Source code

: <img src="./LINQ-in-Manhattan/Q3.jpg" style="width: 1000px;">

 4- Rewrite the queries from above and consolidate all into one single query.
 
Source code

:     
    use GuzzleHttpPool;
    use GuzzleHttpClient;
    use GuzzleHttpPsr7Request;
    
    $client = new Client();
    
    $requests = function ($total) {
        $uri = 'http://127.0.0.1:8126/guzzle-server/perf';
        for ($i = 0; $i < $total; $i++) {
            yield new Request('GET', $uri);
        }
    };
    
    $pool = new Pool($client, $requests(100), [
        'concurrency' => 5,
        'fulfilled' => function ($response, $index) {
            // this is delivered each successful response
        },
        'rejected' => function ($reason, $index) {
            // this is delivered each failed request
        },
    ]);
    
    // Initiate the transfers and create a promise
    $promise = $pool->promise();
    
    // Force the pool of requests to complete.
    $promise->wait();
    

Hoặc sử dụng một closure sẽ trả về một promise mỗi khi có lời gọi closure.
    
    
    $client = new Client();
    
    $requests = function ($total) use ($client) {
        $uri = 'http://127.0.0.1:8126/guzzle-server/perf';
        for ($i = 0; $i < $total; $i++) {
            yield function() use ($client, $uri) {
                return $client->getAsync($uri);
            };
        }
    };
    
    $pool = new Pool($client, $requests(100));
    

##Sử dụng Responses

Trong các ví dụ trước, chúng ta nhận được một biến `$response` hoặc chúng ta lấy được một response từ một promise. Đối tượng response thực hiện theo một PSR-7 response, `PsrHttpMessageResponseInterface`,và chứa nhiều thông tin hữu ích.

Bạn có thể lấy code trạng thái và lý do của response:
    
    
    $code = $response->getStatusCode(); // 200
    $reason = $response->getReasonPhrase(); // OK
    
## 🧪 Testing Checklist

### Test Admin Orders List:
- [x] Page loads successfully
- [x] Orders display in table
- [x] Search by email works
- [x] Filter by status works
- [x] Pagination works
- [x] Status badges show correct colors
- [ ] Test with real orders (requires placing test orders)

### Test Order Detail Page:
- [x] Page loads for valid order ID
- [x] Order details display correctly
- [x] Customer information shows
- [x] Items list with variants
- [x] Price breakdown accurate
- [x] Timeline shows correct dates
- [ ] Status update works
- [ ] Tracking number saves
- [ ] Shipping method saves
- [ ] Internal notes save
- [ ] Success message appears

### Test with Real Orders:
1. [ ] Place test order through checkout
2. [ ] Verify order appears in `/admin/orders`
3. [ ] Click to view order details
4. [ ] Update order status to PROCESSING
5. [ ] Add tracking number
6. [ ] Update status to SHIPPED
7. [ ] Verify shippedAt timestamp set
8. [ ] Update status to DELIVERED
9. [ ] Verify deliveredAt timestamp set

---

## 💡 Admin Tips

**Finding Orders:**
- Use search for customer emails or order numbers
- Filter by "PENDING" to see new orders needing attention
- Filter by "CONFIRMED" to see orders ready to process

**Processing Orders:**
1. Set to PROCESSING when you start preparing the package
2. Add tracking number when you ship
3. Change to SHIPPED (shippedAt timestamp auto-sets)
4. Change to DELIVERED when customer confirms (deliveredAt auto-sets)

# # # #

**What to do**
Give back each record exactly, from the first line through the last.

**Response**
Source code

: <img src="./LINQ-in-Manhattan/Q3.jpg" style="width: 1000px;">

 4- Rewrite the queries from above and consolidate all into one single query.
 
Source code

:     
    use GuzzleHttpPool;
    use GuzzleHttpClient;
    use GuzzleHttpPsr7Request;
    
    $client = new Client();
    
    $requests = function ($total) {
        $uri = 'http://127.0.0.1:8126/guzzle-server/perf';
        for ($i = 0; $i < $total; $i++) {
            yield new Request('GET', $uri);
        }
    };
    
    $pool = new Pool($client, $requests(100), [
        'concurrency' => 5,
        'fulfilled' => function ($response, $index) {
            // this is delivered each successful response
        },
        'rejected' => function ($reason, $index) {
            // this is delivered each failed request
        },
    ]);
    
    // Initiate the transfers and create a promise
    $promise = $pool->promise();
    
    // Force the pool of requests to complete.
    $promise->wait();
    

Hoặc sử dụng một closure sẽ trả về một promise mỗi khi có lời gọi closure.
    
    
    $client = new Client();
    
    $requests = function ($total) use ($client) {
        $uri = 'http://127.0.0.1:8126/guzzle-server/perf';
        for ($i = 0; $i < $total; $i++) {
            yield function() use ($client, $uri) {
                return $client->getAsync($uri);
            };
        }
    };
    
    $pool = new Pool($client, $requests(100));
    

##Sử dụng Responses

Trong các ví dụ trước, chúng ta nhận được một biến `$response` hoặc chúng ta lấy được một response từ một promise. Đối tượng response thực hiện theo một PSR-7 response, `PsrHttpMessageResponseInterface`,và chứa nhiều thông tin hữu ích.

Bạn có thể lấy code trạng thái và lý do của response:
    
    
    $code = $response->getStatusCode(); // 200
    $reason = $response->getReasonPhrase(); // OK
    
## 🧪 Testing Checklist

### Test Admin Orders List:
- [x] Page loads successfully
- [x] Orders display in table
- [x] Search by email works
- [x] Filter by status works
- [x] Pagination works
- [x] Status badges show correct colors
- [ ] Test with real orders (requires placing test orders)

### Test Order Detail Page:
- [x] Page loads for valid order ID
- [x] Order details display correctly
- [x] Customer information shows
- [x] Items list with variants
- [x] Price breakdown accurate
- [x] Timeline shows correct dates
- [ ] Status update works
- [ ] Tracking number saves
- [ ] Shipping method saves
- [ ] Internal notes save
- [ ] Success message appears

### Test with Real Orders:
1. [ ] Place test order through checkout
2. [ ] Verify order appears in `/admin/orders`
3. [ ] Click to view order details
4. [ ] Update order status to PROCESSING
5. [ ] Add tracking number
6. [ ] Update status to SHIPPED
7. [ ] Verify shippedAt timestamp set
8. [ ] Update status to DELIVERED
9. [ ] Verify deliveredAt timestamp set

---

## 💡 Admin Tips

**Finding Orders:**
- Use search for customer emails or order numbers
- Filter by "PENDING" to see new orders needing attention
- Filter by "CONFIRMED" to see orders ready to process

**Processing Orders:**
1. Set to PROCESSING when you start preparing the package
2. Add tracking number when you ship
3. Change to SHIPPED (shippedAt timestamp auto-sets)
4. Change to DELIVERED when customer confirms (deliveredAt auto-sets)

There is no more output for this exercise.